The pressure that Brown felt in London seven years ago was something she faced at other times in her career and she feels the cut-throat nature of sport can be very difficult to handle, even if you achieve as much as she did. She also believes the support athletes get after they finish competing is not enough.

"My mum described it the best way. She said that I’m like a lettuce, when you’re nice and fresh they want all the leaves but once you stop being useful and have gone a bit mouldy, they throw you out in the bin. You are only as good as your last medal. Sport in that respect can be very harsh and cruel, but unfortunately that’s the environment we are operating in.

"I think there is definitely more work around athlete transition now and there are organisations who upskill athletes prior to retirement, which is very important. But the reality is that it is all based on funding and once you stop being useful, that’s it. I certainly didn’t get any support. I don’t think it’s changed much so when that support runs out or you stop being useful, it’s a case of being like ‘off you go’."

Brown will probably be best remembered for being the first Paralympian to represent England in an able-bodied event at the Commonwealth Games in Delhi in 2010. But again, due to the relentless nature of competition, she was not able to recognise the magnitude of the moment at the time, even if she does now.

"In some ways it was so difficult to enjoy it because I was so tired. At the time you don’t realise how big a deal it is, but now when I see people with disabilities trying to break through in their field and I look back at how I broke those barriers in sport, actually it is a really big deal."

Brown admitted that throughout her sporting career, all she focused on was herself but now it is the least. By being a keynote speaker and coach, as well as an author of the children's book 'Be Your Best Self', Brown she has completely transformed her priorities and wants to help as many people as she can.

She said: "My value base has also changed after leaving sport, which is very performance oriented.

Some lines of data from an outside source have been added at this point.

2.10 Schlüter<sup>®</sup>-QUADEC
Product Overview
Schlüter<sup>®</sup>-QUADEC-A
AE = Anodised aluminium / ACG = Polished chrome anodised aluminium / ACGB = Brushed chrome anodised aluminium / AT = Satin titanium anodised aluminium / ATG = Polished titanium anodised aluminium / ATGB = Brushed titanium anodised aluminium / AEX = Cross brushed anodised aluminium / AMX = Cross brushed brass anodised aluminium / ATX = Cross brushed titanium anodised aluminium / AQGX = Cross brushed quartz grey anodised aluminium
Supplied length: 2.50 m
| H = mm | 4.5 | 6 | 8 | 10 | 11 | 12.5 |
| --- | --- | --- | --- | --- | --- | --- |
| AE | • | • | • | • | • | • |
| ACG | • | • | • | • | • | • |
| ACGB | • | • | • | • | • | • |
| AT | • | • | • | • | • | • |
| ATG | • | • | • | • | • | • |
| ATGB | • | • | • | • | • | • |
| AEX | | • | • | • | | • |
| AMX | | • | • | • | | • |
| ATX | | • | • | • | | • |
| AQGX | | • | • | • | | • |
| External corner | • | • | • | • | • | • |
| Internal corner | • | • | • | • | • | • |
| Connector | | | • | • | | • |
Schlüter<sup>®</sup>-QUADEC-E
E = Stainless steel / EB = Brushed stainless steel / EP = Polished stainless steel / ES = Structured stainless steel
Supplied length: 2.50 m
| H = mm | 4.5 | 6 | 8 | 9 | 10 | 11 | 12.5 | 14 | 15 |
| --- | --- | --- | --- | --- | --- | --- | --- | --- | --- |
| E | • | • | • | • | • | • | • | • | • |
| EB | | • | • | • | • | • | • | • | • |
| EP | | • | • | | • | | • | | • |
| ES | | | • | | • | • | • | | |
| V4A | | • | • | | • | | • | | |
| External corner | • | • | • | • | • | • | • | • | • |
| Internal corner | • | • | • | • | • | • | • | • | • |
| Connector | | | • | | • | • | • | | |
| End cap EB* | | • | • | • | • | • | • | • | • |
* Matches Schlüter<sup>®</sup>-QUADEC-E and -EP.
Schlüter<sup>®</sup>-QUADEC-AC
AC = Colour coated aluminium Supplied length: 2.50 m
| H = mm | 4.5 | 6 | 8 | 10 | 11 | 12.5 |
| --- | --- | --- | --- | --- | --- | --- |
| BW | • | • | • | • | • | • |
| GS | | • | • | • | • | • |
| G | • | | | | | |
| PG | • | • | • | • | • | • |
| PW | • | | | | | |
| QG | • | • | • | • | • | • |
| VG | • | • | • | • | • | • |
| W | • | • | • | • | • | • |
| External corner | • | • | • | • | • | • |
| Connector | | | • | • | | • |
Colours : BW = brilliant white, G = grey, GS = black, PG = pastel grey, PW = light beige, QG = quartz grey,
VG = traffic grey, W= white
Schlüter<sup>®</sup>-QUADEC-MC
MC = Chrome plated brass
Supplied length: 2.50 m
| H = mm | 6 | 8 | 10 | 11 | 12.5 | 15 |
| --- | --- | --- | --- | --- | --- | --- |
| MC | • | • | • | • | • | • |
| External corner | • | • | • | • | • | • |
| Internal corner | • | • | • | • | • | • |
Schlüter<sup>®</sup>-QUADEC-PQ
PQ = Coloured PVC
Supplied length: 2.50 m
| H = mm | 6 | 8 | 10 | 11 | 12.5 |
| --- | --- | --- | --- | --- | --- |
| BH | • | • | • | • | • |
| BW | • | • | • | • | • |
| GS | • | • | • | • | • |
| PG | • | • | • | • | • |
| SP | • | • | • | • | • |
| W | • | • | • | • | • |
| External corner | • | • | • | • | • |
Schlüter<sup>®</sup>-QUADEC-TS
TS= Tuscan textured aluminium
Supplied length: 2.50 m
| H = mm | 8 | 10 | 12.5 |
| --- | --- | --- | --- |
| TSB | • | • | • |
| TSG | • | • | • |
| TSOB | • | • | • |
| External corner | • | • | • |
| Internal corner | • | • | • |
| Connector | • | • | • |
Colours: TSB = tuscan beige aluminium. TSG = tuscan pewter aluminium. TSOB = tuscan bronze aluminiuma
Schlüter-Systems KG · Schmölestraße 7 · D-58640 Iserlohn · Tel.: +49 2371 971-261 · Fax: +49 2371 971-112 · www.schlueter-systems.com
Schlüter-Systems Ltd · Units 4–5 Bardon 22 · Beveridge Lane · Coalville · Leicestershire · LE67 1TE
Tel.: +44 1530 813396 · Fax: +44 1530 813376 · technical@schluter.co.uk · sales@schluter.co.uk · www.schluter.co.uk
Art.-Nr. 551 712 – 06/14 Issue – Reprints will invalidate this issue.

I found the sporting environment quite toxic because it was very much a case of do this, otherwise you will lose your funding. It wasn’t a pleasant environment to be in. I expected the business environment to be the same but it wasn’t. It shocked me that people just wanted to help me to achieve and they wanted absolutely nothing in return.  

"Now I love helping people and that is a key motivator for me. If I can make the world a better place for people with disabilities or for women, I would feel so proud of that."